Speaking at the World Economic Forum in Davos, Carney said the world is facing “a rupture, not a transition,” a message delivered a day before US President Donald Trump was due to address the gathering.
“For decades, countries like Canada benefited from what was called the rules-based international order,” Carney said. “We joined its institutions. We praised its principles. We benefited from its predictability.” But, he added, “we knew the story… was partially false.”
“The strongest would exempt themselves when convenient,” Carney said, arguing that “trade rules were enforced asymmetrically,” and “international law applied with varying rigor depending on the identity of the accused or its victim.”
“We participated in the rituals. And we largely avoided calling out the gaps between rhetoric and reality.”
Without naming Trump directly, Carney argued that the international system shaped by American hegemony is no longer functioning as it once did. He said, noting that while the old order had delivered public goods such as open sea lanes, financial stability, and collective security, those assumptions no longer hold.

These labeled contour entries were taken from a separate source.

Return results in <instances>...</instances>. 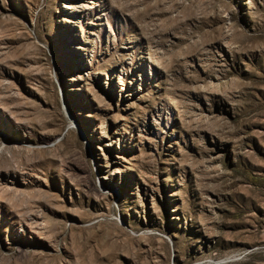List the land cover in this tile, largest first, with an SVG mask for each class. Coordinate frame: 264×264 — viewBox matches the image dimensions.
Masks as SVG:
<instances>
[{
    "label": "rangeland",
    "instance_id": "rangeland-1",
    "mask_svg": "<svg viewBox=\"0 0 264 264\" xmlns=\"http://www.w3.org/2000/svg\"><path fill=\"white\" fill-rule=\"evenodd\" d=\"M0 264H264V0H0Z\"/></svg>",
    "mask_w": 264,
    "mask_h": 264
}]
</instances>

Carney said the current reality is defined by intensifying competition among major powers, where economic integration itself is being used as a form of leverage. “Call it what it is: a system of intensifying great power rivalry where the most powerful pursue their interests using economic integration as coercion,” he said, warning that tariffs, financial infrastructure, and supply chains are increasingly being weaponised.
For middle powers like Canada, Carney cautioned that accommodation would not guarantee safety. “Compliance will buy safety. It won’t,” he said, adding that countries must adapt collectively rather than retreat behind protectionist barriers. “If we’re not at the table, we’re on the menu,” he warned, arguing that only coordinated action can prevent middle powers from being sidelined.
The remarks came amid heightened tensions between Ottawa and Washington, following repeated comments by Trump suggesting Canada could become the 51st US state. While such rhetoric has eased in recent months, Carney reaffirmed Canada’s stance against territorial pressure, saying, “Canada stands firmly with Greenland and Denmark and fully supports their unique right to determine Greenland’s future.”
Carney concluded by urging countries not to cling to nostalgia for the past international order. “The old order is not coming back,” he said. “From the fracture, we can build something better, stronger, and more just.”